• **WHAT TO PRODUCE**
When you write out the listing, keep each word exactly as it stands but include none of its images.

• **MATERIAL TO PROCESS**

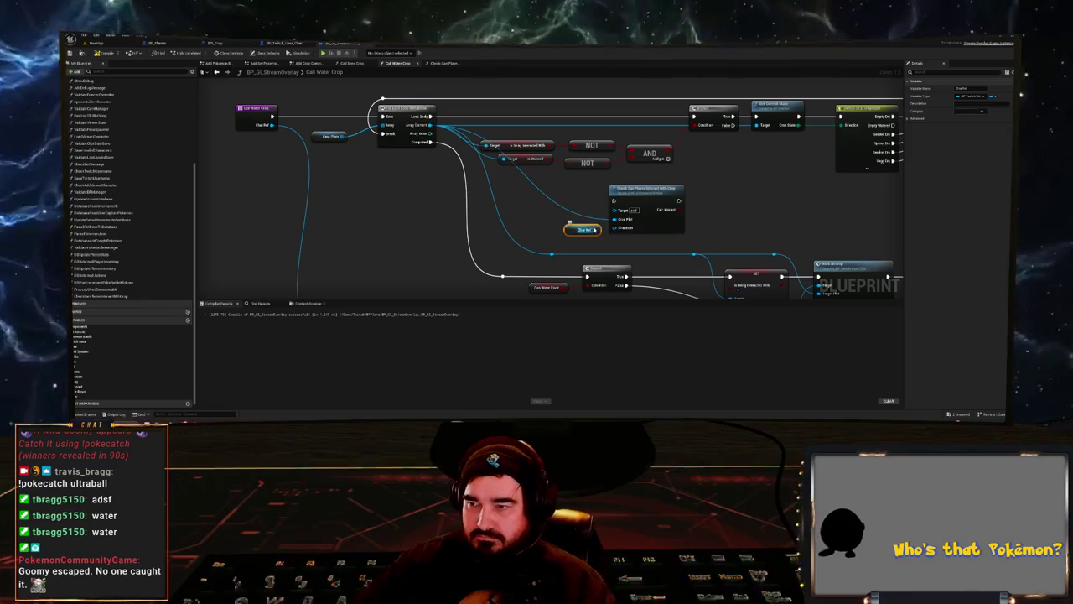
{"action": "mouse_move", "coordinate": [594, 229]}
{"action": "left_mouse_down"}
{"action": "mouse_move", "coordinate": [616, 228]}
{"action": "mouse_move", "coordinate": [583, 206]}
{"action": "mouse_move", "coordinate": [568, 216]}
{"action": "left_mouse_up"}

• **ANSWER**
{"action": "mouse_move", "coordinate": [594, 229]}
{"action": "left_mouse_down"}
{"action": "mouse_move", "coordinate": [616, 228]}
{"action": "mouse_move", "coordinate": [583, 206]}
{"action": "mouse_move", "coordinate": [568, 216]}
{"action": "left_mouse_up"}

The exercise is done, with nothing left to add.